Holding charge for long

Supercapacitors find widespread application in various fields such as consumer electronics, sensors, voltage stabilising systems, and inverter batteries. The structure of a supercapacitor comprises two electrodes composed of porous materials that are electrochemically active and possess a larger surface area. These electrodes are separated by a membrane that allows the passage of ions. The supercapacitor stores charge by the accumulation of positive and negative ionic charges on the two electrodes. The ion-permeable membrane acts as a barrier layer that prevents the combination of these charges.

Typically, most electronics and some of the edge computing devices are powered by batteries. However, they lose charge over time and have a finite life span. On the other hand, supercapacitors can store electric charge for a longer duration, perhaps even up to a decade. Supercapacitors can be thought of as a hybrid of a battery and a capacitor.

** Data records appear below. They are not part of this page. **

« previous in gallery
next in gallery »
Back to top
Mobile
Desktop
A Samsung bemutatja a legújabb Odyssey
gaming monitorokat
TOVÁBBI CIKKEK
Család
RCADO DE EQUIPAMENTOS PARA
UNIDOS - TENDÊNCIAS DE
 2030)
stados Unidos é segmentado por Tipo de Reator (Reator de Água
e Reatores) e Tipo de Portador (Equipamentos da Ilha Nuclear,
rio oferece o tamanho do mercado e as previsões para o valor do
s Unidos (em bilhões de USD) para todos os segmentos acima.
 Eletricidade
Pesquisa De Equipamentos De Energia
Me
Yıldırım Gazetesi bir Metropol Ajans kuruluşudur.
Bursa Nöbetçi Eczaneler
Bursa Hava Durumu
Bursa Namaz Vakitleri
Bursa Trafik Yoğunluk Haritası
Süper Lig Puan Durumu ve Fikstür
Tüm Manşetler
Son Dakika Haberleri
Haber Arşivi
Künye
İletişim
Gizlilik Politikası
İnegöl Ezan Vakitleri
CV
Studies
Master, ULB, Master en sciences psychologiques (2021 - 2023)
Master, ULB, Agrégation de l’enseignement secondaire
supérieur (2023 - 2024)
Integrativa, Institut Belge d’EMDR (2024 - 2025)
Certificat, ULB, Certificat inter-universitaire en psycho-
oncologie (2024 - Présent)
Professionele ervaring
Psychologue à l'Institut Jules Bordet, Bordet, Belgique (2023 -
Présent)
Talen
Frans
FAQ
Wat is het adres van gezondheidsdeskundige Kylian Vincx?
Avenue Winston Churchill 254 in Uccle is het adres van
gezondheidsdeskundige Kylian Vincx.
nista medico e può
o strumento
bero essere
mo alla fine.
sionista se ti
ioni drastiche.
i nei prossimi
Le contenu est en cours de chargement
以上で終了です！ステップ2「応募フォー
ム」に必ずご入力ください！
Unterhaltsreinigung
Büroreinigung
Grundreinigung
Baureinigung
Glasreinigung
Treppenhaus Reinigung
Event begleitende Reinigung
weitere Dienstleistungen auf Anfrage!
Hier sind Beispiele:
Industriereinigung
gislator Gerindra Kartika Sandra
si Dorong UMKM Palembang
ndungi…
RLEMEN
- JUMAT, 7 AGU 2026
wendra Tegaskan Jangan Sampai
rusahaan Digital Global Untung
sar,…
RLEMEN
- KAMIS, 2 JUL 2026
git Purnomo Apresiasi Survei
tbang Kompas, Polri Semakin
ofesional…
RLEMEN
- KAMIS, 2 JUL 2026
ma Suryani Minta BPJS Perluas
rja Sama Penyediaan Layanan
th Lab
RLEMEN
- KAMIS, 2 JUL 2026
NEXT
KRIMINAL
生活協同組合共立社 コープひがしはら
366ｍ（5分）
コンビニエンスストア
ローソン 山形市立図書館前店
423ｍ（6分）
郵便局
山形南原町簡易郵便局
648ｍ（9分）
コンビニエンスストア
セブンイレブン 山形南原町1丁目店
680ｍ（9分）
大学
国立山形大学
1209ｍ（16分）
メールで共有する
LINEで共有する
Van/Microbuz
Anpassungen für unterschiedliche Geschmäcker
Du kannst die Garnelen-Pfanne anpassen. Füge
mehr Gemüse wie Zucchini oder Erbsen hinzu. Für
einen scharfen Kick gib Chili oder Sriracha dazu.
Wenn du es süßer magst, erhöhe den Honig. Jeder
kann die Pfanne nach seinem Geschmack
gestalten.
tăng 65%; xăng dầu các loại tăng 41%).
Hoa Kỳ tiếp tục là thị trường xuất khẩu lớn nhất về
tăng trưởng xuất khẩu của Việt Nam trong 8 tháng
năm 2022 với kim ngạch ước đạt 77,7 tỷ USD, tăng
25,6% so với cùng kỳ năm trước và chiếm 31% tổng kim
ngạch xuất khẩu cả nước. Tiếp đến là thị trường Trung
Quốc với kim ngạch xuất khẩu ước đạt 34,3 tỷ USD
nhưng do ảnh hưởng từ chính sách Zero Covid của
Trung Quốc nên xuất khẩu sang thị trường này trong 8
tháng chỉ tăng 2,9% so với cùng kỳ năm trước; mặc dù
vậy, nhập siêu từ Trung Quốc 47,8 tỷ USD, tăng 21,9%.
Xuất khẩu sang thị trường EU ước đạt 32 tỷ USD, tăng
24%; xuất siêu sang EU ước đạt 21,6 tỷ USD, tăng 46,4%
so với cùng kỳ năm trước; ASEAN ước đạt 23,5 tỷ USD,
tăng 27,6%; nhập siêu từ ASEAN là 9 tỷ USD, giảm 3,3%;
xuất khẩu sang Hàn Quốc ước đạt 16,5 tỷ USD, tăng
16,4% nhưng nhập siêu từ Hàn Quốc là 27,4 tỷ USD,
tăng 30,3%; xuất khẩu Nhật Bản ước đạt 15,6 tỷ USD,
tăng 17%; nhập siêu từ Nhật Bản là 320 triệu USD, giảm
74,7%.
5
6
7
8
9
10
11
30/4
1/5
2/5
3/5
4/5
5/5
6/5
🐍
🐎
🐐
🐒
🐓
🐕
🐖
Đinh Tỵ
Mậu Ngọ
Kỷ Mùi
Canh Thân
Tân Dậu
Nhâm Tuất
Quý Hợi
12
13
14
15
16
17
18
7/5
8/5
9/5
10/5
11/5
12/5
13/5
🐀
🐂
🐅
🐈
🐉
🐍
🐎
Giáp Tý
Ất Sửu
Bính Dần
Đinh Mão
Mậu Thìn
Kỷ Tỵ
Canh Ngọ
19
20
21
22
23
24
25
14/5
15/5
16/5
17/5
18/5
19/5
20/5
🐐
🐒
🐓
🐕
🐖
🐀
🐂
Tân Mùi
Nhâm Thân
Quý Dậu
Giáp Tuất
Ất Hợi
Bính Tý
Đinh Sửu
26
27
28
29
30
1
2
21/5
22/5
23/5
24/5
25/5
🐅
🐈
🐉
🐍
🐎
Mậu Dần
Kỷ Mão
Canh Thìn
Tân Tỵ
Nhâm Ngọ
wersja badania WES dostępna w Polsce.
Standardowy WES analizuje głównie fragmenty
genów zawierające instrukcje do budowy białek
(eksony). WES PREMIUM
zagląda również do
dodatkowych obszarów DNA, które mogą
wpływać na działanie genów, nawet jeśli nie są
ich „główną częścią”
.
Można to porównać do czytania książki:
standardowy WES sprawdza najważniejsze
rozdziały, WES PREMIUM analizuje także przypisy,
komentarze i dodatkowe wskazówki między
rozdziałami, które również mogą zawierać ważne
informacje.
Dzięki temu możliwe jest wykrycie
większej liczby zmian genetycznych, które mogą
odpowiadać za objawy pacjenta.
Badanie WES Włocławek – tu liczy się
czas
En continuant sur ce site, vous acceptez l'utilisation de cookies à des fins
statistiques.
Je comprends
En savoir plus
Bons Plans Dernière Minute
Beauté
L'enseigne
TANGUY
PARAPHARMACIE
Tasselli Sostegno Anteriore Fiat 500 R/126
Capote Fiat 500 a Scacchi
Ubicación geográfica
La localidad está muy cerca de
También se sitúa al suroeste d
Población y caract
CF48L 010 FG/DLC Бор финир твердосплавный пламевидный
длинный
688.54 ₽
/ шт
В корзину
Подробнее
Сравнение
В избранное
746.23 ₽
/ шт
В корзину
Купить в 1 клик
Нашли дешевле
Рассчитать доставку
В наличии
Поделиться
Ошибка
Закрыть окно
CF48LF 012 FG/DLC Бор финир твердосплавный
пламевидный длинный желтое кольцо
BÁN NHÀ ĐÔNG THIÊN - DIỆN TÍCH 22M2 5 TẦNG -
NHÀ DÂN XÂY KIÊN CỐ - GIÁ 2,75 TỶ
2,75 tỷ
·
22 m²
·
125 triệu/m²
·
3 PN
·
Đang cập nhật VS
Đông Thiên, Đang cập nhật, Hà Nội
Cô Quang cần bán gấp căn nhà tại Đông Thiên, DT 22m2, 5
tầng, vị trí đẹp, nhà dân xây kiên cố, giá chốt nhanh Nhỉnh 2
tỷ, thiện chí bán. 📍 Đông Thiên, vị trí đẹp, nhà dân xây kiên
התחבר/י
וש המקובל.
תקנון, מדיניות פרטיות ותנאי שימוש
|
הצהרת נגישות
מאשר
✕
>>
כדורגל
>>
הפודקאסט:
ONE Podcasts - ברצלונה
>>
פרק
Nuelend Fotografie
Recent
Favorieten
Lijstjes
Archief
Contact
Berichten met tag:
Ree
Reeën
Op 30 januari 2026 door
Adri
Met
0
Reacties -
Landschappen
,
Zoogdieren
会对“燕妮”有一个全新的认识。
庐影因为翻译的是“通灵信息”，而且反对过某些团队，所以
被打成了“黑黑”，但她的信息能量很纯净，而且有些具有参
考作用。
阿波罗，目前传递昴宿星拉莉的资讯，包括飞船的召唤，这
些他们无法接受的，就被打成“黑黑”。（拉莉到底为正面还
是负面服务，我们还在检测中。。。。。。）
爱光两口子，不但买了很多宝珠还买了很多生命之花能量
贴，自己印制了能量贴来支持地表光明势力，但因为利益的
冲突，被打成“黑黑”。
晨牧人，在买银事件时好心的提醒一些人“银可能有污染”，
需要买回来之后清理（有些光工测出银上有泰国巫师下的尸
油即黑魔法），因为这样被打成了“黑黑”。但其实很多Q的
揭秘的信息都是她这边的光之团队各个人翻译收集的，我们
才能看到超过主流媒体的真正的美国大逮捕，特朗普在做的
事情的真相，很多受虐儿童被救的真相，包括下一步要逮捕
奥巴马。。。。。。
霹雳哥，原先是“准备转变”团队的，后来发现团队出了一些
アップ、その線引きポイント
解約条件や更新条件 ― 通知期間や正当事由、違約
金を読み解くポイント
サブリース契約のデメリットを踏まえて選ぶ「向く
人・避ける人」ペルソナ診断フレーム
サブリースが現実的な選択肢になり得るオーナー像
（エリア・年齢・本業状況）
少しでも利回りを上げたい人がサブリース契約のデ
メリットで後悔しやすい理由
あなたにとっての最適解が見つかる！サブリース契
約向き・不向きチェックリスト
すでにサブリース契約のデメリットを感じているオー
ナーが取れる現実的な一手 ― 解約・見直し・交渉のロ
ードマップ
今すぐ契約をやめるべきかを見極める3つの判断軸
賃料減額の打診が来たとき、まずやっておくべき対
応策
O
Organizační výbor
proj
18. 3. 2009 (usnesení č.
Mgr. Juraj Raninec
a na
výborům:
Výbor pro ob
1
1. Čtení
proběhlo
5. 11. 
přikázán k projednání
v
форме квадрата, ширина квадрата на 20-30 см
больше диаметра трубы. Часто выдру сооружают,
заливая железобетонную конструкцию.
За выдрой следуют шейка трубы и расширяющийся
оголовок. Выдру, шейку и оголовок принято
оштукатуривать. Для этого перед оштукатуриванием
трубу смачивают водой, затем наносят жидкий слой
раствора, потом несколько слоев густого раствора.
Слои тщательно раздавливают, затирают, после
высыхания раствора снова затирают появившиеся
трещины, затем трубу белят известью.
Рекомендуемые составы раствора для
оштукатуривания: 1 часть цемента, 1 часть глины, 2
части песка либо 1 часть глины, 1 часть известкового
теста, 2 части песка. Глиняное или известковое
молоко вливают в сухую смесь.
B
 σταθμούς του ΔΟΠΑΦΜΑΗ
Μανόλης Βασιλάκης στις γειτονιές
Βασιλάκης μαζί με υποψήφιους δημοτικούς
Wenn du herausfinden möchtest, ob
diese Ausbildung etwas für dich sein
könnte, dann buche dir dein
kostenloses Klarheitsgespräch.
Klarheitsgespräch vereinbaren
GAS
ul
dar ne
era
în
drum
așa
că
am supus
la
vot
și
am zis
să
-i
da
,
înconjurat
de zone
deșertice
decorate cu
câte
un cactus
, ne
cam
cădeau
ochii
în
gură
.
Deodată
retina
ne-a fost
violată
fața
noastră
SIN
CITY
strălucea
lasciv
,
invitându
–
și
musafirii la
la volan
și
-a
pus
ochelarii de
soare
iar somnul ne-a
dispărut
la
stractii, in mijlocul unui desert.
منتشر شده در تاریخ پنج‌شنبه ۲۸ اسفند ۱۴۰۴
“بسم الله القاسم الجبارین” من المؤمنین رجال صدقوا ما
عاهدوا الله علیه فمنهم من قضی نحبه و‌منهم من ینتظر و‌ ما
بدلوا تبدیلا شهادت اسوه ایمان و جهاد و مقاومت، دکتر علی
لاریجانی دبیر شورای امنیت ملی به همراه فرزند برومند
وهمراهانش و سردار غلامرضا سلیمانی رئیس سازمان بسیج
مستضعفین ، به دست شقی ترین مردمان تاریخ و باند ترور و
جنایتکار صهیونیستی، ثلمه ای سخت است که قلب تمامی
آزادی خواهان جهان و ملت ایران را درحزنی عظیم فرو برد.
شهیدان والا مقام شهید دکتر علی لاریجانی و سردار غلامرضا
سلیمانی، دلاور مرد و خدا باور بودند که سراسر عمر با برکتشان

IISc scientists have developed a new type of ultra-small energy storage device using two-dimensional (2D) molybdenum disulphide (MoS2) and graphene-based electrodes. They have used field effect transistors (FETs) as the charge collectors instead of metallic electrodes which are typically used in capacitors.

Abha Misra notes that current capacitors use metal oxide-based electrodes and are limited by poor electron mobility. Hence they explored building hybrid FETs by alternating a few atoms thick layers of molybdenum disulphate and graphene to enhance electron mobility. They then used a solid gel electrolyte between the two FET electrodes to build a solid-state supercapacitor, which is built on a silicon base.

The scientists claim that since the new supercapacitor is so ultra-small that it can’t be seen even under a microscope. And it has to be fabricated with very high precision. After the fabrication, they tested it under certain conditions. It was found that the capacitance increases by 3000%, which is way higher than the MoS2 capacitor without graphene under similar conditions.

“The design is the critical part because you are integrating two systems,” says Misra in a release shared by IISc. The two systems are the two FET electrodes and the gel electrolyte. These have different charge capacities thus making the integration challenging.

The study shows that this technology has great potential for ultrahigh charge storage capability. As a next step, the scientists plan to explore replacing MoS2 with other materials. They will also explore the variations in the capacitance of the supercapacitors.

With the increasing applications of edge computing devices, an energy storage device as efficient as this is only making things better. Given their sizes, the scientists note that these have the potential to be integrated into any miniaturised system by on-chip integration.

Notably, this is first of a kind on-chip ultra-micro electrochemical capacitor that also has the smallest electrode than others reported in studies. With a very high-efficiency capacitance compared to its size, this promises to open up the next generation of ultra-small charge storage devices.